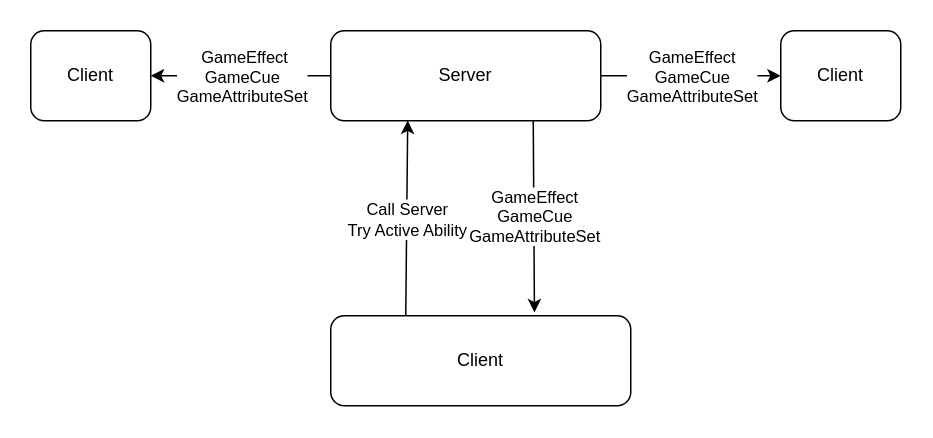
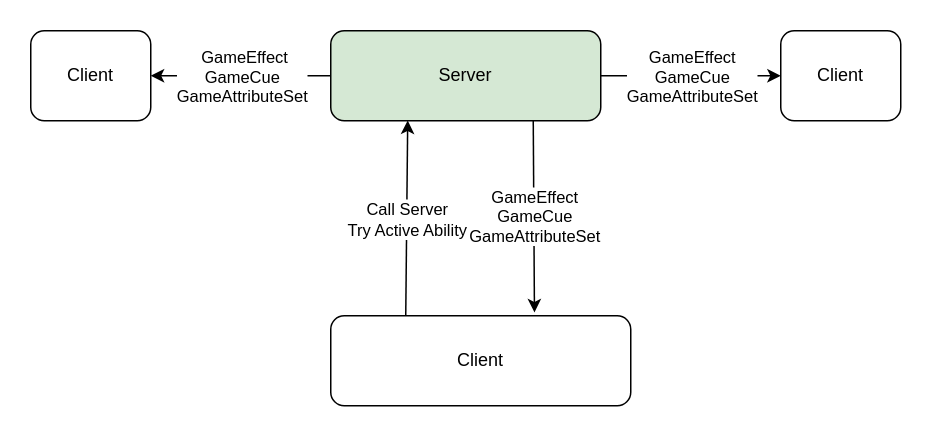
  <mxCell id="0" />
  <mxCell id="1" parent="0" />
- <mxCell id="2" value="Server" style="rounded=1;whiteSpace=wrap;html=1;" parent="1" vertex="1"><mxGeometry x="220" y="20" width="180" height="60" as="geometry" /></mxCell>
+ <mxCell id="2" value="Server" style="rounded=1;whiteSpace=wrap;html=1;fillColor=#d5e8d4;" parent="1" vertex="1"><mxGeometry x="220" y="20" width="180" height="60" as="geometry" /></mxCell>
  <mxCell id="3" value="Client" style="rounded=1;whiteSpace=wrap;html=1;" parent="1" vertex="1"><mxGeometry x="220" y="210" width="200" height="60" as="geometry" /></mxCell>
  <mxCell id="4" value="Client" style="rounded=1;whiteSpace=wrap;html=1;" parent="1" vertex="1"><mxGeometry x="20" y="20" width="80" height="60" as="geometry" /></mxCell>
  <mxCell id="5" value="Client" style="rounded=1;whiteSpace=wrap;html=1;" parent="1" vertex="1"><mxGeometry x="520" y="20" width="80" height="60" as="geometry" /></mxCell>
  <mxCell id="6" value="" style="endArrow=classic;html=1;rounded=0;entryX=0.285;entryY=0.997;entryDx=0;entryDy=0;exitX=0.25;exitY=0;exitDx=0;exitDy=0;entryPerimeter=0;" parent="1" source="3" target="2" edge="1"><mxGeometry relative="1" as="geometry"><mxPoint x="190" y="180" as="sourcePoint" /><mxPoint x="350" y="180" as="targetPoint" /></mxGeometry></mxCell>
  <mxCell id="7" value="Call Server&lt;br&gt;Try Active Ability" style="edgeLabel;resizable=0;html=1;align=center;verticalAlign=middle;" parent="6" connectable="0" vertex="1"><mxGeometry relative="1" as="geometry" /></mxCell>
  <mxCell id="8" value="" style="endArrow=classic;html=1;rounded=0;entryX=0.679;entryY=-0.037;entryDx=0;entryDy=0;exitX=0.75;exitY=1;exitDx=0;exitDy=0;entryPerimeter=0;" parent="1" source="2" target="3" edge="1"><mxGeometry relative="1" as="geometry"><mxPoint x="283.5" y="220" as="sourcePoint" /><mxPoint x="290" y="90" as="targetPoint" /></mxGeometry></mxCell>
  <mxCell id="9" value="GameEffect&lt;br&gt;GameCue&lt;br&gt;GameAttributeSet" style="edgeLabel;resizable=0;html=1;align=center;verticalAlign=middle;" parent="8" connectable="0" vertex="1"><mxGeometry relative="1" as="geometry" /></mxCell>
  <mxCell id="10" value="" style="endArrow=classic;html=1;rounded=0;entryX=1;entryY=0.5;entryDx=0;entryDy=0;exitX=0;exitY=0.5;exitDx=0;exitDy=0;" parent="1" source="2" target="4" edge="1"><mxGeometry relative="1" as="geometry"><mxPoint x="365" y="90" as="sourcePoint" /><mxPoint x="365.8" y="217.78" as="targetPoint" /></mxGeometry></mxCell>
  <mxCell id="11" value="&amp;nbsp;GameEffect&lt;br&gt;GameCue&lt;br&gt;GameAttributeSet" style="edgeLabel;resizable=0;html=1;align=center;verticalAlign=middle;" parent="10" connectable="0" vertex="1"><mxGeometry relative="1" as="geometry" /></mxCell>
  <mxCell id="12" value="" style="endArrow=classic;html=1;rounded=0;entryX=0;entryY=0.5;entryDx=0;entryDy=0;exitX=1;exitY=0.5;exitDx=0;exitDy=0;" parent="1" source="2" target="5" edge="1"><mxGeometry relative="1" as="geometry"><mxPoint x="230" y="60" as="sourcePoint" /><mxPoint x="120" y="60" as="targetPoint" /></mxGeometry></mxCell>
  <mxCell id="13" value="GameEffect&lt;br&gt;GameCue&lt;br&gt;GameAttributeSet" style="edgeLabel;resizable=0;html=1;align=center;verticalAlign=middle;" parent="12" connectable="0" vertex="1"><mxGeometry relative="1" as="geometry" /></mxCell>
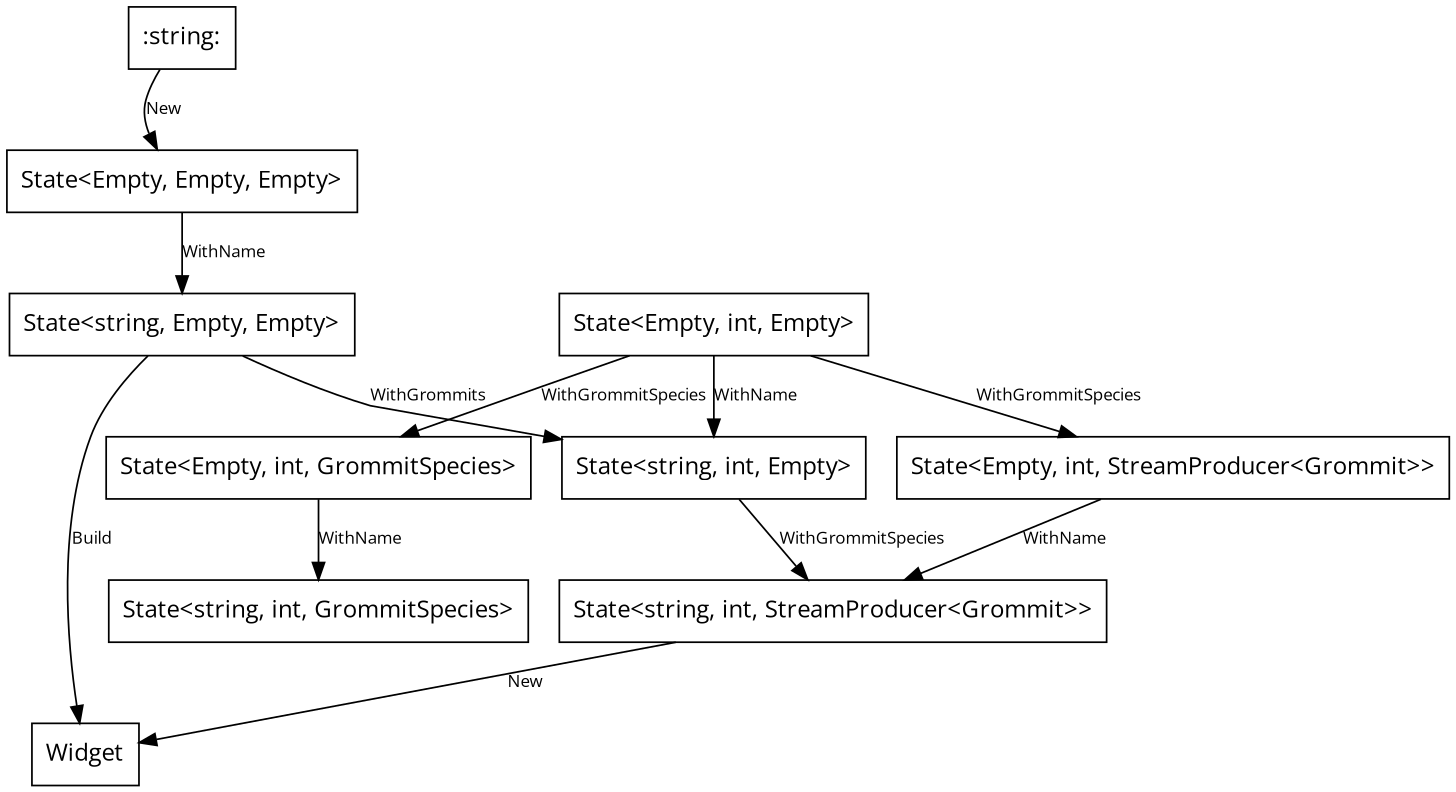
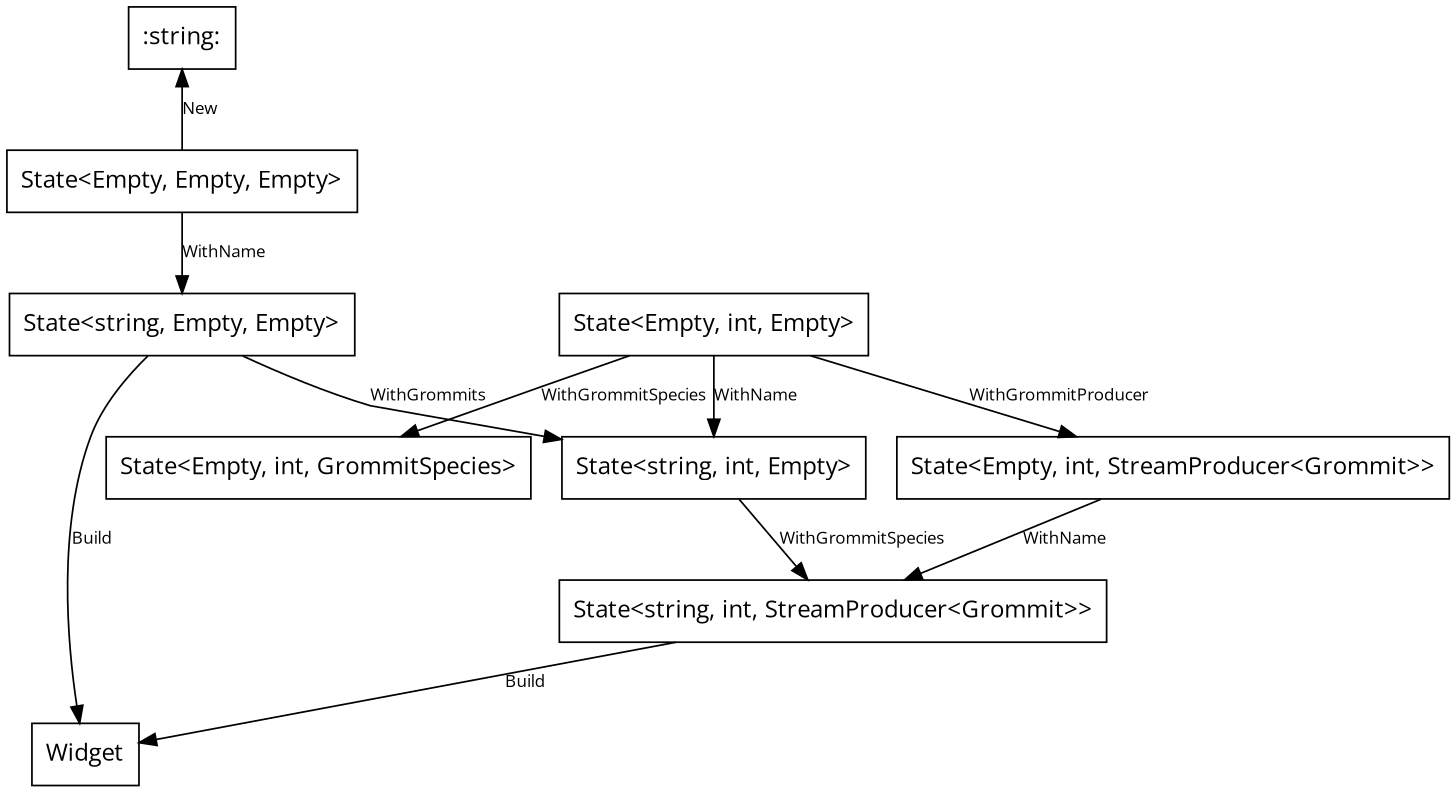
  digraph {
    fontname="Open Sans"
    node [fontname="Open Sans" shape=rect]
    edge [fontname="Open Sans" fontsize=10]
    n1 [label=":string:"]
    "State<Empty, Empty, Empty>"
    "State<string, Empty, Empty>"
    "State<Empty, int, Empty>"
    "State<Empty, int, GrommitSpecies>"
    "State<Empty, int, StreamProducer<Grommit>>"
    "State<string, int, Empty>"
    Widget
-   "State<string, int, GrommitSpecies>"
    "State<string, int, StreamProducer<Grommit>>"
-   n1 -> "State<Empty, Empty, Empty>" [label=New]
+   "State<Empty, Empty, Empty>" -> n1 [label=New]
    "State<Empty, Empty, Empty>" -> "State<string, Empty, Empty>" [label=WithName]
    "State<string, Empty, Empty>" -> "State<string, int, Empty>" [label=WithGrommits]
    "State<string, Empty, Empty>" -> Widget [label=Build]
    "State<Empty, int, Empty>" -> "State<Empty, int, GrommitSpecies>" [label=WithGrommitSpecies]
-   "State<Empty, int, Empty>" -> "State<Empty, int, StreamProducer<Grommit>>" [label=WithGrommitSpecies]
+   "State<Empty, int, Empty>" -> "State<Empty, int, StreamProducer<Grommit>>" [label=WithGrommitProducer]
    "State<Empty, int, Empty>" -> "State<string, int, Empty>" [label=WithName]
-   "State<Empty, int, GrommitSpecies>" -> "State<string, int, GrommitSpecies>" [label=WithName]
    "State<Empty, int, StreamProducer<Grommit>>" -> "State<string, int, StreamProducer<Grommit>>" [label=WithName]
    "State<string, int, Empty>" -> "State<string, int, StreamProducer<Grommit>>" [label=WithGrommitSpecies]
-   "State<string, int, StreamProducer<Grommit>>" -> Widget [label=New]
+   "State<string, int, StreamProducer<Grommit>>" -> Widget [label=Build]
  }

-=-=-=-=-

## Requirements
From the records, pull out each line that contains the word "Open".

## Result of this task
    fontname="Open Sans"
    node [fontname="Open Sans" shape=rect]
    edge [fontname="Open Sans" fontsize=10]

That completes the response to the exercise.